Neste mês de maio devido a campanha do dia 18, iremos trazer assuntos relacionados ao tema: ABUSO E EXPLORAÇÃO SEXUAL DA CRIANÇA E ADOLESCENTE.

Já falamos que:

- O abuso não acontece somente com meninas, como parece ser uma ideia geral, mas também com meninos.

- E que há uma diferença entre carinho e abuso e esta diferença nem sempre é entendida pela criança.

Vamos refletir sobre este segundo item: Quando nós adultos percebemos que estamos sofrendo abuso? Quando percebemos que há um toque a mais? Que existe por traz daquele abraço uma segunda intenção?

É valido aqui entendermos que adultos, adolescentes e crianças sentem e agem de formas diferentes frente ao abuso.

Cada ser adulto ou com um nível de consciência mais maduro e/ou aguçado, (acima dos 10 ou 11 anos de idade) tem dentro de si este alerta de que alguma coisa não está bem ou está errada.

“Um abraço apertado demais, um beijo num lugar estratégico, um leve passar de mão, ou um segurar com um toque íntimo, coisas que nos deixam DESCONFORTÁVEIS.

Os adultos e adolescentes sentem este desconforto, porem por várias razões camuflam ou reprimem dentro de si este alerta. As principais são medo e culpa.

Porque isto acontece? Vamos lembrar que a maioria dos casos de abuso e violência sexual em crianças e adolescentes são com familiares e amigos.

Familiar:  Pai, mãe, padrasto, madrasta, tio, tia, irmão, irmã, pessoas que deveriam cuidar e proteger ou não oferecer riscos.

Amigos: Pessoas queridas e confiáveis de familiares.

Como os adolescentes lidam quando sentem o alerta que falamos acima ou quando são realmente abusados? Quais as perguntas e afirmativas que eles se fazem?

- Será que aconteceu?

- Será que a mamãe/papai ficará chateada comigo?

-Será que irão acreditar em mim?

 -Eu posso destruir minha família.

- Meu Pai e/ou minha mãe irá ficar triste comigo.

- Eu acho que fiz errado.

- A culpa é minha.

Todas estás perguntas e afirmações inibem e deixam o adolescente inseguro para falar sobre o fato, e expor o problema.

Mas... e as crianças menores de 10 e 11 anos? Como estas percebem que há algo errado? Como demostram isso aos pais e responsáveis?
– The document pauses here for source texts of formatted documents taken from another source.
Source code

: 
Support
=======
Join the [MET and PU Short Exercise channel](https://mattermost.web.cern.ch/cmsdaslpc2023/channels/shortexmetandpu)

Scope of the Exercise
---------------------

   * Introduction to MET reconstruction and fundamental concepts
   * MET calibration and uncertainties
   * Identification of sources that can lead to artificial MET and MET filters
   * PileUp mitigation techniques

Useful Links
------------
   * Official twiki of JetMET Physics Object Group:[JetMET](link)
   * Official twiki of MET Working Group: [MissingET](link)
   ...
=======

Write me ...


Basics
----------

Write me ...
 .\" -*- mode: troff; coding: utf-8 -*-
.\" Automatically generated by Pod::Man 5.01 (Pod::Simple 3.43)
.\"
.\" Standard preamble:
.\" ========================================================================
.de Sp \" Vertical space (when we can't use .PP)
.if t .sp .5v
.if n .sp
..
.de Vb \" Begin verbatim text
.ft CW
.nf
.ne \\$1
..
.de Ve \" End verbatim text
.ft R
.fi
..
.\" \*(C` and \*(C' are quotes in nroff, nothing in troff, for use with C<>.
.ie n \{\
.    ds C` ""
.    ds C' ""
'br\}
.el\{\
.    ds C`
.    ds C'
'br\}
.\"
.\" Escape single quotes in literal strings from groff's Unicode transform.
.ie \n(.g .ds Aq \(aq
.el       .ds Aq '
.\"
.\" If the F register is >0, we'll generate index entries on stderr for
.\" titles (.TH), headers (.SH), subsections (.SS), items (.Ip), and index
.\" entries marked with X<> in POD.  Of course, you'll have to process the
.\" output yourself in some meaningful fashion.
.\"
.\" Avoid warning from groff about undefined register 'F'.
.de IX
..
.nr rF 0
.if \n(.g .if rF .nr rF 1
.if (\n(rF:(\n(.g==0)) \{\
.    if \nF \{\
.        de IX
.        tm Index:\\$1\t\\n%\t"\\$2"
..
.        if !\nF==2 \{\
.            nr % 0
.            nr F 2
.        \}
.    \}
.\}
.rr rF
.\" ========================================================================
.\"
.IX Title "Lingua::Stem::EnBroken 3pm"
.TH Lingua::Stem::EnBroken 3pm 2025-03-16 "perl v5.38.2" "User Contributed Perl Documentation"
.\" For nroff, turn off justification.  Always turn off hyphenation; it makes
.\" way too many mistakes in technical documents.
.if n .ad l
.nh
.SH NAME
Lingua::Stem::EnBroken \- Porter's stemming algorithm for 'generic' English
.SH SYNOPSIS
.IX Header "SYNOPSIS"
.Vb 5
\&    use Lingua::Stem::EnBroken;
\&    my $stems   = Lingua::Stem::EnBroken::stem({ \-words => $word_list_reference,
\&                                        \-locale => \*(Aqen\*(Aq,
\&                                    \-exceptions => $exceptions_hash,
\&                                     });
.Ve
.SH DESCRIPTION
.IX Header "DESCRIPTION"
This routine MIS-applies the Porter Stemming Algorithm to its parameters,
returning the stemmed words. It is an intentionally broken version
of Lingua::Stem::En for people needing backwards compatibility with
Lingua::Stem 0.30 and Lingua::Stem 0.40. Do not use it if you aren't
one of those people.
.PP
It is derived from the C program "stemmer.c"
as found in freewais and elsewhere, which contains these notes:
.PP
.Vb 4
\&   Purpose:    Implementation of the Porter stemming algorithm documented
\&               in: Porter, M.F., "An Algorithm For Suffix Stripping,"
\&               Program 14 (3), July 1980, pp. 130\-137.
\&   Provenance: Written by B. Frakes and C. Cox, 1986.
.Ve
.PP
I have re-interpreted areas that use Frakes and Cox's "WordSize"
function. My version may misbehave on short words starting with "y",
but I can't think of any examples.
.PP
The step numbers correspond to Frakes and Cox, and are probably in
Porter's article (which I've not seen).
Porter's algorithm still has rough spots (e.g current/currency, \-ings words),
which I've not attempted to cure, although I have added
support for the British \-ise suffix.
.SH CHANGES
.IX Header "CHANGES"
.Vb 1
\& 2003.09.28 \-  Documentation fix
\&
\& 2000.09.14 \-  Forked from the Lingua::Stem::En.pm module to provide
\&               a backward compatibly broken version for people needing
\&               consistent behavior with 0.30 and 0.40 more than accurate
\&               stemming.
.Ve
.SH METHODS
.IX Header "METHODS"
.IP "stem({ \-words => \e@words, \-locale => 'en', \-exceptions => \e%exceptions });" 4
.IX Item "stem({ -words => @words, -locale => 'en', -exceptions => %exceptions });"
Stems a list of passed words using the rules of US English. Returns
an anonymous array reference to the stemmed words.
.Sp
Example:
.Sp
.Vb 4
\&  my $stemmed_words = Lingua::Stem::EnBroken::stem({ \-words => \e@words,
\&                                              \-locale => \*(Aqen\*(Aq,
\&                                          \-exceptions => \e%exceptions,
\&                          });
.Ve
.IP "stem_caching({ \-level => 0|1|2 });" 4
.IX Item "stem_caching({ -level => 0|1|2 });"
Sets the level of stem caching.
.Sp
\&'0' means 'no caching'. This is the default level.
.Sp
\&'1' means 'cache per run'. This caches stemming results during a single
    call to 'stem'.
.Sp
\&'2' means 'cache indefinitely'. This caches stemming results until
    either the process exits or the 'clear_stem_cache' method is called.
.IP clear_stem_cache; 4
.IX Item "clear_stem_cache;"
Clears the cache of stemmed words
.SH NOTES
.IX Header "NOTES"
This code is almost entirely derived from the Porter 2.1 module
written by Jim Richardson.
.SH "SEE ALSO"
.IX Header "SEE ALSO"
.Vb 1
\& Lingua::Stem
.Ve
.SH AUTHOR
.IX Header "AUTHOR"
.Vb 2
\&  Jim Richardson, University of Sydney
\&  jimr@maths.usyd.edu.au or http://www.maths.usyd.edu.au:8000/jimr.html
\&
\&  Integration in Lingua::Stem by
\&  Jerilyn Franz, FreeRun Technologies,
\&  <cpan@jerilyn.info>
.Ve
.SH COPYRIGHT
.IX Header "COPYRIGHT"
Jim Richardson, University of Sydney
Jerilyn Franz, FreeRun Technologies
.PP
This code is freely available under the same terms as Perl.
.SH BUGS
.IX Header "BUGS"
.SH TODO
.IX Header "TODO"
As crianças tendem a mudar seu comportamento, tendem a inventar histórias desconexas nem sempre compreensível para os que está ao redor.

Muitas vezes as crianças apresentam:

  • Terror noturno,                                       
  • Dificuldade de dormir,
  • Pesadelos,
  • Medo do escuro,
  • Rejeição em ficar sozinha ou em companhia de pessoa específica,
  • Insegurança,
  • Medo de lugares e pessoas em geral,
  • Raiva,
  • Quebra brinquedos transfigurar bonecas, bonecos e carrinhos favoritos,
  • Vergonha,
  • Desconforto nas regiões genitais ao lavar ou limpar,
  • Sentir o corpo sujo,
  • Mudanças inexplicáveis de humos,
  • Declínio escolar,
  • Agressividade,
  • Choro,
  • Isolamento social entre outras.

O abuso sexual tem consequência duradoras quando descobertas e não tratadas, modificam o comportamento social das vítimas em curto e longo prazo. Desenvolvendo dificuldade de socialização, fobia, ansiedade.

É necessário que pais e responsáveis não tenham medo de falar sobre isso com as nossas crianças e adolescentes meninos e meninas, não para colocarmos medos, e assim limitarmos sua capacidade de se relacionar, confiar e/ou amar, mas para deixarmos claro que eles são importantes e que sempre poderão contar com nosso amor.